Ook als in gemeenschap van goederen2 gehuwde echtelieden hun gezamenlijk aan de vennootschap ter beschikking gestelde onroerende zaak geruisloos in een vennootschap willen inbrengen, moet daartoe in beginsel een nieuwe vennootschap worden opgericht. In de aan de Kamer gerichte brief van 13 november 2009, nr. AFP 2009/716U, heb ik echter toegezegd bereid te zijn in deze gevallen een praktische oplossing te bieden.
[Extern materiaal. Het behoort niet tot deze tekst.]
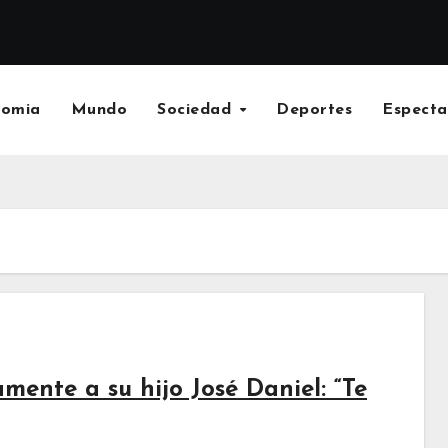
nomia
Mundo
Sociedad
Deportes
Especta
mente a su hijo José Daniel: “Te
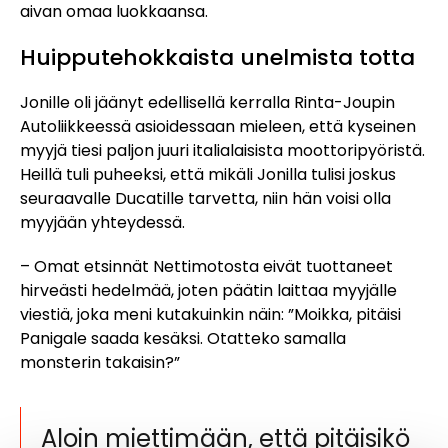
aivan omaa luokkaansa.
Huipputehokkaista unelmista totta
Jonille oli jäänyt edellisellä kerralla Rinta-Joupin
Autoliikkeessä asioidessaan mieleen, että kyseinen
myyjä tiesi paljon juuri italialaisista moottoripyöristä.
Heillä tuli puheeksi, että mikäli Jonilla tulisi joskus
seuraavalle Ducatille tarvetta, niin hän voisi olla
myyjään yhteydessä.
– Omat etsinnät Nettimotosta eivät tuottaneet
hirveästi hedelmää, joten päätin laittaa myyjälle
viestiä, joka meni kutakuinkin näin: ”Moikka, pitäisi
Panigale saada kesäksi. Otatteko samalla
monsterin takaisin?”
Aloin miettimään, että pitäisikö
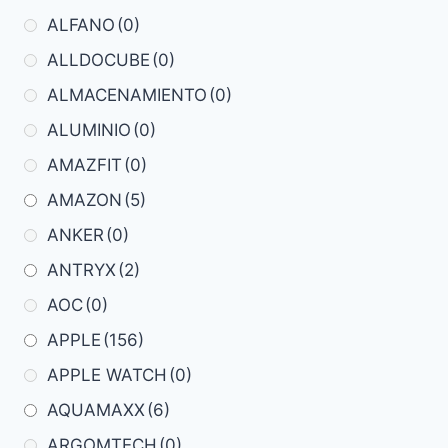
ALFANO
(0)
ALLDOCUBE
(0)
ALMACENAMIENTO
(0)
ALUMINIO
(0)
AMAZFIT
(0)
AMAZON
(5)
ANKER
(0)
ANTRYX
(2)
AOC
(0)
APPLE
(156)
APPLE WATCH
(0)
AQUAMAXX
(6)
ARGOMTECH
(0)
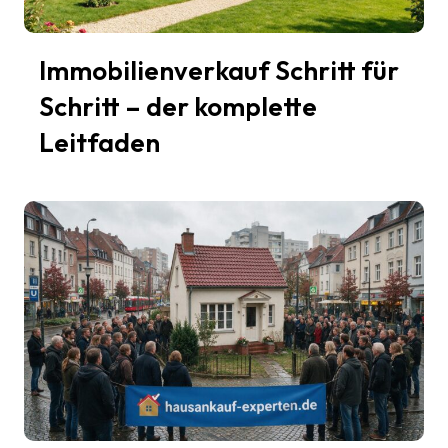
Immobilienverkauf Schritt für
Schritt – der komplette
Leitfaden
Hierbij geef ik uitvoering aan die toezegging.

Goedkeuring

Ik keur goed dat in alle gevallen waarin sprake is van een gemeenschap van goederen, de eis dat de inbreng plaats moet vinden in een daartoe nieuw op te richten vennootschap niet wordt gesteld. Als voorwaarde geldt dat de gehuwde echtgenoten samen gerechtigd zijn tot de onroerende zaak en alle aandelen in de bestaande vennootschap hebben.
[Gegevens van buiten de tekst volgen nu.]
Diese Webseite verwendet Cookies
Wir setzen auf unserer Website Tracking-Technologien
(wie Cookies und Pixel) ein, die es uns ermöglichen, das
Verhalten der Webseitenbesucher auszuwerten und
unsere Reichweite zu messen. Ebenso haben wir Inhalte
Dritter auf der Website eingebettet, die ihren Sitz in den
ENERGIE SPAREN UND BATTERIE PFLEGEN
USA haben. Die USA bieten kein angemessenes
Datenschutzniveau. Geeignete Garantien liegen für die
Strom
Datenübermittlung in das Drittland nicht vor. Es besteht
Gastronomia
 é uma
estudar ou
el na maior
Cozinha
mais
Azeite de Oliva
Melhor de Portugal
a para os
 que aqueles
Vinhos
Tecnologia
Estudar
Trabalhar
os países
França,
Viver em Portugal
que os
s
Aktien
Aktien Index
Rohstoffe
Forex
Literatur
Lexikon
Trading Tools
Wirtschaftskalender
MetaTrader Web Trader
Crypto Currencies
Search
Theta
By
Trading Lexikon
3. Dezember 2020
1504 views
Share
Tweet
Verzoeken om in andere dan in de hierboven genoemde gevallen van mede-eigendom de inbreng ook te laten plaatsvinden in een bestaande vennootschap worden niet ingewilligd.
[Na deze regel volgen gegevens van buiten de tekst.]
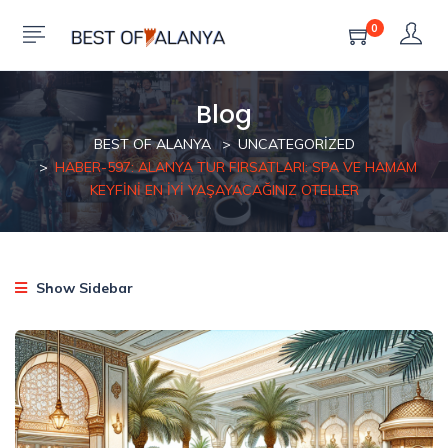
0
Blog
BEST OF ALANYA
UNCATEGORIZED
HABER-597: ALANYA TUR FIRSATLARI: SPA VE HAMAM
KEYFINI EN İYI YAŞAYACAĞINIZ OTELLER
Show Sidebar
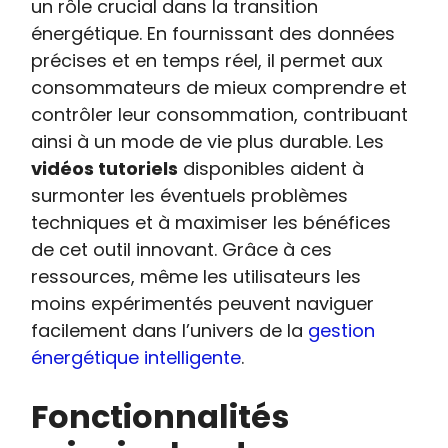
un rôle crucial dans la transition
énergétique. En fournissant des données
précises et en temps réel, il permet aux
consommateurs de mieux comprendre et
contrôler leur consommation, contribuant
ainsi à un mode de vie plus durable. Les
vidéos tutoriels
disponibles aident à
surmonter les éventuels problèmes
techniques et à maximiser les bénéfices
de cet outil innovant. Grâce à ces
ressources, même les utilisateurs les
moins expérimentés peuvent naviguer
facilement dans l’univers de la
gestion
énergétique intelligente
.
Fonctionnalités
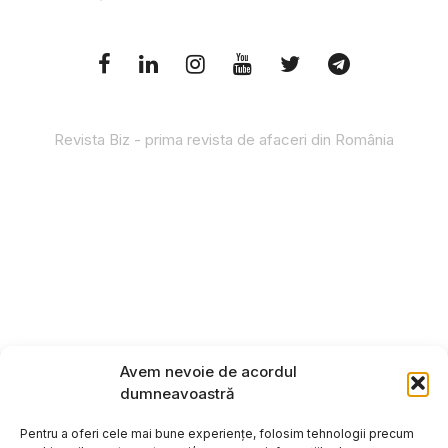
Revista Biz - prima revista de afaceri din România
Avem nevoie de acordul
dumneavoastră
Pentru a oferi cele mai bune experiențe, folosim tehnologii precum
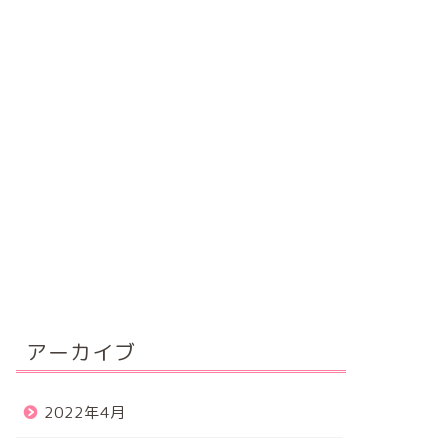
アーカイブ
2022年4月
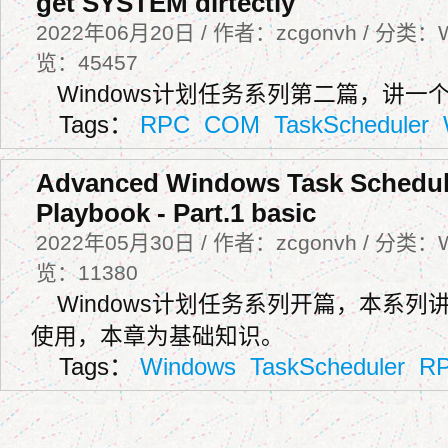
get SYSTEM dirtectly
2022年06月20日 / 作者：zcgonvh / 分类：W
览：45457
Windows计划任务系列第二篇，讲一
Tags：
RPC
COM
TaskScheduler
Advanced Windows Task Schedul
Playbook - Part.1 basic
2022年05月30日 / 作者：zcgonvh / 分类：W
览：11380
Windows计划任务系列开篇，本系
使用，本章为基础知识。
Tags：
Windows
TaskScheduler
R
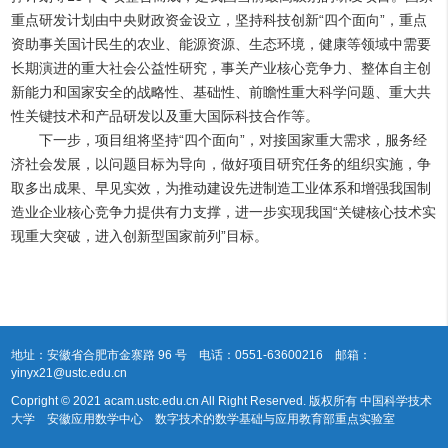
重点研发计划由中央财政资金设立，坚持科技创新“四个面向”，重点
资助事关国计民生的农业、能源资源、生态环境，健康等领域中需要
长期演进的重大社会公益性研究，事关产业核心竞争力、整体自主创
新能力和国家安全的战略性、基础性、前瞻性重大科学问题、重大共
性关键技术和产品研发以及重大国际科技合作等。
下一步，项目组将坚持“四个面向”，对接国家重大需求，服务经
济社会发展，以问题目标为导向，做好项目研究任务的组织实施，争
取多出成果、早见实效，为推动建设先进制造工业体系和增强我国制
造业企业核心竞争力提供有力支撑，进一步实现我国“关键核心技术实
现重大突破，进入创新型国家前列”目标。
地址：安徽省合肥市金寨路 96 号 电话：0551-63600216 邮箱：
yinyx21@ustc.edu.cn
Copright © 2021 acam.ustc.edu.cn All Right Reserved. 版权所有 中国科学技术
大学 安徽应用数学中心 数字技术的数学基础与应用教育部重点实验室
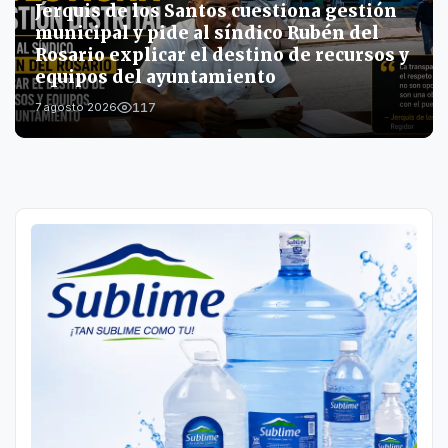
Jerquis de los Santos cuestiona gestión
municipal y pide al síndico Rubén del
Rosario explicar el destino de recursos y
equipos del ayuntamiento
117
7 agosto 2026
6. Naar buitenlands recht opgerichte vennootschap

Op grond van de wettekst kan een onroerende zaak met toepassing van artikel 3.99a van de Wet IB 2001 in beginsel slechts geruisloos worden ingebracht in een naamloze of besloten vennootschap met beperkte aansprakelijkheid. Zoals aangegeven in de memorie van toelichting, Kamerstukken II 2009/10, 32 129, nr. 3, betekent dit niet dat de doorschuiffaciliteit niet zou kunnen worden toegepast indien sprake is van een inbreng in een naar buitenlands recht opgerichte vennootschap. Gelet op het voorgaande en het Europese recht ben ik van mening dat naar buitenlands recht opgerichte vennootschappen met een in aandelen verdeeld kapitaal, zonodig onder voorwaarden,3 eveneens in aanmerking kunnen komen voor de regeling van artikel 3.99a van de Wet IB 2001.

7. Inwerkingtreding

Dit besluit treedt in werking met ingang van de dag na de datum van uitgifte van de Staatscourant waarin het wordt geplaatst en werkt terug tot en met 1 januari 2010.

Dit besluit zal in de Staatscourant worden geplaatst.

Den Haag, 12 juli 2010

De Minister van Financiën,

J.C. de Jager.


XNoot
1

Waarde in het economische verkeer bij voortzetting van de aanwending van de grond in het kader van een landbouwbedrijf.

XNoot
2

In dit besluit wordt onder gemeenschap van goederen verstaan een algehele of beperkte gemeenschap van goederen waarin belastingplichtigen zijn gehuwd.

XNoot
3

Dit om te voorkomen dat situaties met naar buitenlands recht opgerichte vennootschappen gunstiger worden behandeld dan situaties met Nederlandse NV- of BV’s.